Tra il 2003 e il 2012, come da sondaggio del CUN presentato oggi, il tasso di iscrizione all’università è diminuito del 20%: un dato preoccupante considerato che in un momento di crisi la formazione dovrebbe essere motore propulsivo del Paese e non il contrario.
Il fatto che l’istruzione sia mezzo di crescita del Paese lo dimostra lo stesso sondaggio il quale afferma che chi frequenta l’università ha più possibilità lavorative: il mito per cui la laurea non serve a niente è evidentemente falso.

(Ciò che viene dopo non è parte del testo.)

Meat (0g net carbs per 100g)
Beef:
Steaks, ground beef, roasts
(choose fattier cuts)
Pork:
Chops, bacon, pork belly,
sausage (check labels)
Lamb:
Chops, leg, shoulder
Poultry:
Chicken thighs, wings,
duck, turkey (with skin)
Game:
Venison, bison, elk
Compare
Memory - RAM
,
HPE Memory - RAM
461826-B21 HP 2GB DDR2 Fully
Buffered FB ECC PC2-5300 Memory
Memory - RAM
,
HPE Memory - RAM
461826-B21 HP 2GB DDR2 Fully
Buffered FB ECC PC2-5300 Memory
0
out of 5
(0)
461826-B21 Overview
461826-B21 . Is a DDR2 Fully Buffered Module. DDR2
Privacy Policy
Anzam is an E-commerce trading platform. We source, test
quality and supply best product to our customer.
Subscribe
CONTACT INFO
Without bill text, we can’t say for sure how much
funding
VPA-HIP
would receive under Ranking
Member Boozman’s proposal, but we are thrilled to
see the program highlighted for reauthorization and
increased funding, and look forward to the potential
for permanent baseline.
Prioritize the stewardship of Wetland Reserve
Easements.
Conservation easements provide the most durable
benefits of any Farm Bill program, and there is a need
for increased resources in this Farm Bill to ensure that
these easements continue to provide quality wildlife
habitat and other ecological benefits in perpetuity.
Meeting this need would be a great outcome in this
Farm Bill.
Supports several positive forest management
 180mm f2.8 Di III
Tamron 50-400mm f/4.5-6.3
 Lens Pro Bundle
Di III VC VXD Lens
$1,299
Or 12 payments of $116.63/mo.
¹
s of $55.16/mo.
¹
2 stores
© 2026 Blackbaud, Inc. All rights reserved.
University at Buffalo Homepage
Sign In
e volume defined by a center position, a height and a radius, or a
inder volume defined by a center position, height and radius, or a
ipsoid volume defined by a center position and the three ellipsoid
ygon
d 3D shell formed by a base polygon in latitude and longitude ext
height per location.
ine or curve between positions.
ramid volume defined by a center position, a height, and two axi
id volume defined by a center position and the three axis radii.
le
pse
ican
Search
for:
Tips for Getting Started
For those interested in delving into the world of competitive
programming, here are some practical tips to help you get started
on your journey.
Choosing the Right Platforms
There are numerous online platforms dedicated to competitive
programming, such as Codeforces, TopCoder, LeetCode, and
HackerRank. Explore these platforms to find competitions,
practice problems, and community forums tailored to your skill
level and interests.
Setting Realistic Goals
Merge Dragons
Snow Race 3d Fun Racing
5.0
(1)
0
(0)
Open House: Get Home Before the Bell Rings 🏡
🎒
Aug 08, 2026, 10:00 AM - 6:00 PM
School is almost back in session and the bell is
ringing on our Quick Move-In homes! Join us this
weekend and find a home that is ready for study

Gianluca Scuccimarra Coordinatore dell’Unione degli Universitari dichiara “Le classifiche, che condizionano gli studenti nel proprio orientamento al percorso universitario, sono basate su criteri discutibili, come certifica l’indagine pubblicata oggi dal CUN, i ragazzi non hanno mezzi idonei per compiere una scelta universitaria oculata. Probabilmente anziché produrre indagini e classifiche basate su criteri discutibili e poco veritieri, si dovrebbe ricominciare ad investire su scuola e università affinché non vi siano più atenei di seria A e atenei di serie B.”
Dichiara Alberto Irone,portavoce Rete StudentiMedi: “I dati pubblicati dalla ricerca sull’abbandono universitario sono allarmanti. L’Italia è uno dei fanalini di coda in Europa per numero di laureati e questi dati confermano questa tendenza. Il fatto che il 22% degli immatricolati lasci il percorso di studi prima della fine del primo anno dimostra, tuttavia, che il problema non sia imputabile solamente alle università ma anche all’orientamento che viene fatto nelle scuole. Attualmente i progetti di orientamento sono del tutto inesistenti, e vengono svolti quasi esclusivamente dall’organizzazione universitarie o studentesche presenti a livello locale, senza che vi sia una seria programmazione anche a livello nazionale, in modo da rendere omogenea l’offerta di orientamento. Siamo seriamente convinti che il percorso di orientamento vada rafforzato, e vada inoltre iniziato prima del quinto anno, così da aiutare lo studente e scegliere il proprio percorso formativo con maggiore attenzione, considerando anche il fatto che all’ultimo anno è quasi del tutto incentrato sulla preoccupazione degli esami di maturità”.
Conclude Scuccimarra “In base ai dati istat la quota di coloro che rinunciano agli studi a un anno dal diploma raggiunge il 32% dei diplomati e il 40% dei diplomati professionali. Nel complesso i contratti a tempo indeterminato e le attività autonome riguardano il 9%, dato decisamente basso rispetto a quello riguardante i contratti a tempo e a chiamata che varia tra il 25% e il 32%, o a quello del lavoro in nero che arriva al 39% con picchi al 49%.
L’indagine proposta oggi dal CUN evidenzia alcune delle principali criticità di scuola e università: l’orientamento, il ruolo dell’istruzione universitaria, i collegamenti con il mondo del lavoro. Fino a quando le politiche non avranno lo scopo di mettere a contatto diversi mondi, da quello formativo a quello lavorativo, partendo da investimenti veri e sistematici, i dati presentati oggi saranno sestinati solo a peggiorare.